December 7, 2005

Malchow vs. the English Language #442

Malchow is miffed at the selection of the following sentence for Slate's Bushism of the Day:
"Those who enter the country illegally violate the law."—Tucson, Ariz., Nov. 28, 2005
Okay, in case you're not following along at home, the word "illegally" and the predicate "violate the law" are redundant when placed in the same sentence, and sort of silly when they are placed directly next to one another.

Malchow calls this tautology one of Bush's "poignant and most succinct arguments."

Exactly. A statement with virtually no semantic value outside of its own circular logic is a poignant and succinct argument in the mind of a conservative. Thank you, Joe Malchow, for summing up conservative ideology for us.


  1. Anonymous8:59 PM

    Volokh had a comment on the same Bushism. So while you might be able to say Malchow is an idiot, you'd be hard pressed to call Prof. Volokh one...

    Of course, his comment is more about context and the rhetorical use of redundancy in driving home a point that is often overlooking or margalized during the course of a debate. But as you seem to agree with the Bushism, you should check out Volokh's response.

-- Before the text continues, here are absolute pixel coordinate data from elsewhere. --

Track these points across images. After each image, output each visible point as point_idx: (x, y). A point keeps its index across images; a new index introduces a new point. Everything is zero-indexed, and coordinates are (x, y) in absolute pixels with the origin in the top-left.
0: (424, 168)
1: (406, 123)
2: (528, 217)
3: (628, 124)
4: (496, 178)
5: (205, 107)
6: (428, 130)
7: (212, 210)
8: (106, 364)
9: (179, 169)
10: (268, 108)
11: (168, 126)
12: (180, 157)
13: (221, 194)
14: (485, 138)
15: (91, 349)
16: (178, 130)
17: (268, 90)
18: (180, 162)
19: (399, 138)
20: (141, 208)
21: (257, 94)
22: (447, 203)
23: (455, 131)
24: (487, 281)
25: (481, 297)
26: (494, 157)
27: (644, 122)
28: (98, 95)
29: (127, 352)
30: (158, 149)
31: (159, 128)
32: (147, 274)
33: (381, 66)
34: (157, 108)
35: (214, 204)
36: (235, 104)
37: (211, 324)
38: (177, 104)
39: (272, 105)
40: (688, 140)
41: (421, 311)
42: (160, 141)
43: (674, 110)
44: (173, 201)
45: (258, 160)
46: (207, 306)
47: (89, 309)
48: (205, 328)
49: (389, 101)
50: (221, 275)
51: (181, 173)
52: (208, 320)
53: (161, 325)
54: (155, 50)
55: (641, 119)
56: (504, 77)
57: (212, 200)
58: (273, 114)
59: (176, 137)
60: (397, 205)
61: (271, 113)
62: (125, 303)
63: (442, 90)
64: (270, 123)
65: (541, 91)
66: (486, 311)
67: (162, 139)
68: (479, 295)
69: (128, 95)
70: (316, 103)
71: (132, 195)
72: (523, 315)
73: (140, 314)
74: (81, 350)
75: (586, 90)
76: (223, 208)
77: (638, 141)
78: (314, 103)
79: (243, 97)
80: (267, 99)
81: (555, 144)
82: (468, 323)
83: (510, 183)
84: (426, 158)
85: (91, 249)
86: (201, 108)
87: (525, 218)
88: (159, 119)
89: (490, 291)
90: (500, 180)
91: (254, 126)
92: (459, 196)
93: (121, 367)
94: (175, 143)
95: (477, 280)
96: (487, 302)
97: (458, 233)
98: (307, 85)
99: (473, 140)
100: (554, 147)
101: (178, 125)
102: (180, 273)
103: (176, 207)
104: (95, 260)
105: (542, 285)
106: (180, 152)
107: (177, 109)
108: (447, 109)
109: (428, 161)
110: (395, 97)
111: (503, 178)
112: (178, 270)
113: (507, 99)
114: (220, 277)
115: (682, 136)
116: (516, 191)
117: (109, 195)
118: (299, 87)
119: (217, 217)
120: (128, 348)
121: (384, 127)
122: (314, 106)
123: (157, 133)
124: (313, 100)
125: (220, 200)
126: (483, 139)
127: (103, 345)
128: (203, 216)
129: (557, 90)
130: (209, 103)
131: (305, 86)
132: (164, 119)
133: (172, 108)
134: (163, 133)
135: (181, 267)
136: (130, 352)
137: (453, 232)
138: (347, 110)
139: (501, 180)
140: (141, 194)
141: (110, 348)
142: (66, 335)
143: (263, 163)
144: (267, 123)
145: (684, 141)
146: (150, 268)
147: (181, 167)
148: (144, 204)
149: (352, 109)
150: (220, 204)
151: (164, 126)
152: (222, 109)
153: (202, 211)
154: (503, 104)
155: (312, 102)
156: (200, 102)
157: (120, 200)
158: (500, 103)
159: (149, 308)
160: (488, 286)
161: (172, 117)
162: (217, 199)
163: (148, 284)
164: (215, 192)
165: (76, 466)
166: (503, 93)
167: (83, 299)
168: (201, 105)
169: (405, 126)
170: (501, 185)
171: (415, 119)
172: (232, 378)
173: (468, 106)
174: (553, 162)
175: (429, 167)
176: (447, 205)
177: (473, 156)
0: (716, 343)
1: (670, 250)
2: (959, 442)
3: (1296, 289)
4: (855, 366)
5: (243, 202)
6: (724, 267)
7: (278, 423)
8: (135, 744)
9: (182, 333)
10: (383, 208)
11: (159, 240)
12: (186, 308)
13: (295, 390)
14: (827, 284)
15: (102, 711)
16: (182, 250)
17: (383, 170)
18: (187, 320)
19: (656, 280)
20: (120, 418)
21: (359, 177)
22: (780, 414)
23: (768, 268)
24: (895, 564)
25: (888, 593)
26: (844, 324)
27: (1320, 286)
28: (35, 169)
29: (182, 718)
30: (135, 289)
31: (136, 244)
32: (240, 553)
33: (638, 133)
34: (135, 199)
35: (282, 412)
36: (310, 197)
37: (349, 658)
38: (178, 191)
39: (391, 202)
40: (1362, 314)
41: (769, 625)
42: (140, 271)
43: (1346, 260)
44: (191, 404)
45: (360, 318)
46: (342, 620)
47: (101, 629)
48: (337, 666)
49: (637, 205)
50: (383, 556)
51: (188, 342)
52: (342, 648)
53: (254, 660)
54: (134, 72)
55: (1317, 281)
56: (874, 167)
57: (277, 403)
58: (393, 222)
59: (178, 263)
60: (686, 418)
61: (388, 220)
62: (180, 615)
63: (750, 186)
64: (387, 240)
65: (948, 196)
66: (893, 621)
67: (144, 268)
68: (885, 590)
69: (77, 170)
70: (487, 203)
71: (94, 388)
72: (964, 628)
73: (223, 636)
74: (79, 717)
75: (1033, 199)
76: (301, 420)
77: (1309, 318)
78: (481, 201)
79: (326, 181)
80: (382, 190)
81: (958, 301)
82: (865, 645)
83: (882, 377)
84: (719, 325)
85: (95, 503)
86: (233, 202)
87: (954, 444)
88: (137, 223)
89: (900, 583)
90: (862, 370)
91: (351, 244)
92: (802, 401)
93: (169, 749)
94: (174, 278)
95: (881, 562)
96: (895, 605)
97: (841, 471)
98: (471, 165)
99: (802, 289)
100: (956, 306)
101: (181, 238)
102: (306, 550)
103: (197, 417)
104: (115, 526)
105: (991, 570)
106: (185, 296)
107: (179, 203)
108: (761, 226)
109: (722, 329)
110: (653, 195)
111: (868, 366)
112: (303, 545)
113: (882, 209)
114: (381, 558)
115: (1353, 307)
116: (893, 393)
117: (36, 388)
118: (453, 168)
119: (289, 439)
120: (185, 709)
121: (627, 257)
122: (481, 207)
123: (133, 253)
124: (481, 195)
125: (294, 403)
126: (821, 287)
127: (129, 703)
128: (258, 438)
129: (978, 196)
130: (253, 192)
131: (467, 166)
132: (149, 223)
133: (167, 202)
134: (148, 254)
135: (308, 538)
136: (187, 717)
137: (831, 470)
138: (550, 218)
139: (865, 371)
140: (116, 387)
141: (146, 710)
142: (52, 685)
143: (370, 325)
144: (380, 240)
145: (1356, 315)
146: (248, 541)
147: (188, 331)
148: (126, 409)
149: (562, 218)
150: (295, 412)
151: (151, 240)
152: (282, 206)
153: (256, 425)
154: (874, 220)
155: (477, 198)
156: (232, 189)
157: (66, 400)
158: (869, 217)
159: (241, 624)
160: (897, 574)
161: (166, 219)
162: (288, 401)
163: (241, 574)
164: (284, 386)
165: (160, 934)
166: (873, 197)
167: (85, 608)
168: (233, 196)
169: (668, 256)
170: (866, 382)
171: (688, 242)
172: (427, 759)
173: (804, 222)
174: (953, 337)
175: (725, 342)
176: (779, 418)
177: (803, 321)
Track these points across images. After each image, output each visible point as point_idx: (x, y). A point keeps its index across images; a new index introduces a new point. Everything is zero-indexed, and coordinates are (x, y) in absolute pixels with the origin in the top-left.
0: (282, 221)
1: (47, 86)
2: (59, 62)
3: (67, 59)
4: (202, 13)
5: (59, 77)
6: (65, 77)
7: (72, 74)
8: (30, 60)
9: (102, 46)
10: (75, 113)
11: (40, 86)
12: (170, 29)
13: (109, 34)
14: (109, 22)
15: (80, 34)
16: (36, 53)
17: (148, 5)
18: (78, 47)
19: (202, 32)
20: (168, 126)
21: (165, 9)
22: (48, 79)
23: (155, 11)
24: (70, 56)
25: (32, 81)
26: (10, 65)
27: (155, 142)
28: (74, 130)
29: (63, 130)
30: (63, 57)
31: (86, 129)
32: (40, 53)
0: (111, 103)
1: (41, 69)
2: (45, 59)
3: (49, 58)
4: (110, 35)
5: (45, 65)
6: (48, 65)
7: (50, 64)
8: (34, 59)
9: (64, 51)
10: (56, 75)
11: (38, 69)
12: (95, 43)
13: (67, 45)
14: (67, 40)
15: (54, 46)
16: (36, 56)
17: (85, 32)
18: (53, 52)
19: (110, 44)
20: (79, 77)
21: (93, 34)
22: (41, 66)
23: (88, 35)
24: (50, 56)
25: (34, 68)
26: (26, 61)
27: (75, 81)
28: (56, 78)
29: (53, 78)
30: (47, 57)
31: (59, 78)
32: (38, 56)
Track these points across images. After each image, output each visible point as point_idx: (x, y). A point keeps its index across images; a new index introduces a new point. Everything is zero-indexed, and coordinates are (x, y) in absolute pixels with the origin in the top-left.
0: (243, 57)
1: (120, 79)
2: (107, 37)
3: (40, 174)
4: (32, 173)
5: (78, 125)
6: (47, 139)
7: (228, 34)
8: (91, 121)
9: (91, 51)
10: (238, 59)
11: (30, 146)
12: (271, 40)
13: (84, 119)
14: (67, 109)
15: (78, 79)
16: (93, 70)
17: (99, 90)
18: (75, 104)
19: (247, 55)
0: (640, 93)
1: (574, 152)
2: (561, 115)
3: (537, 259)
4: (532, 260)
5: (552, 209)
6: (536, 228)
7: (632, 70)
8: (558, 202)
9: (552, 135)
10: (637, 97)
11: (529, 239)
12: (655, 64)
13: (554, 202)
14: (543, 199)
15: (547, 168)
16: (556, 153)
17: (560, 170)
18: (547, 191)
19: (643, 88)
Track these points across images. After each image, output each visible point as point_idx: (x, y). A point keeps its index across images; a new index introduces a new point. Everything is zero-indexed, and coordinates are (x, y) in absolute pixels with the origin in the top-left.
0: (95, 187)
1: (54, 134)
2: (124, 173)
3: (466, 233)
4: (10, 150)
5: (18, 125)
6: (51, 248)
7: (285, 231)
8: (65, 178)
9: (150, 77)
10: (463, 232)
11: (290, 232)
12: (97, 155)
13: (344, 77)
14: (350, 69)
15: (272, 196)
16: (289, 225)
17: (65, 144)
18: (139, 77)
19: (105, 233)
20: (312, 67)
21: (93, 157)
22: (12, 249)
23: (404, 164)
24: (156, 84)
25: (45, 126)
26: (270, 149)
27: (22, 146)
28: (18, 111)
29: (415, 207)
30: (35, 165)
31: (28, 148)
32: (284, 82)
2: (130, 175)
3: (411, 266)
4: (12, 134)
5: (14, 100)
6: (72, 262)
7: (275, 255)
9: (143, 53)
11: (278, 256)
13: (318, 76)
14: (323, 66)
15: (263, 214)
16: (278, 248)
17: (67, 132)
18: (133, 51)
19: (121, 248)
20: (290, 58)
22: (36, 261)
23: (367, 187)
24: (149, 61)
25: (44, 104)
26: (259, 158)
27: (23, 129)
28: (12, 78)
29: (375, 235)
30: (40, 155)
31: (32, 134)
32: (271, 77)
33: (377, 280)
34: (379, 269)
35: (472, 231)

  2. The point of my post was that Malchow didn't understand the reason why it was a Bushism; Volokh clearly did. And my intent was not to call Joe an idiot; I'm just saying he has trouble reading words through a haze of ideology.

    And while I'm no logical atomist, I think sometimes you can look at a single statement and analyze it out of context. It's not that the Bushism really makes much more sense when "in context," it just doesn't look so silly when there are lots of other words around it so the reader doesn't concentrate on it so intensely.

  3. Anonymous11:47 AM

    "logical atomist"? wtf?

    of course the statement is redundant, and of course it meaningful at the same time. it doesn't even need the utterances around it to be meaningful if you understand the first thing about the real-world conditions around it, namely, that we have lots of immigrants and bush wants to remind people that they broke the law in coming here.

    malchow clearly understood that the statement was redundant but also meaningful, and he wanted to drive home the meaningfulness of the statement.

    basically, you've had to write several paragraphs with language like "logical atomist" to try to arrive at what went without saying for everyone else, i.e., an understanding of this situation.

    still, i'm on your side because i hate republicans

  4. let me just reiterate that i wasn't remarking on the quality of the bushism, just that Malchow either didn't get or refused to get the reason why it was a Bushism and instead went overboard in his praise for a pathologically facile sentence, though it could have been said any number of ways that would have had more meaning than "unmarried bachelor."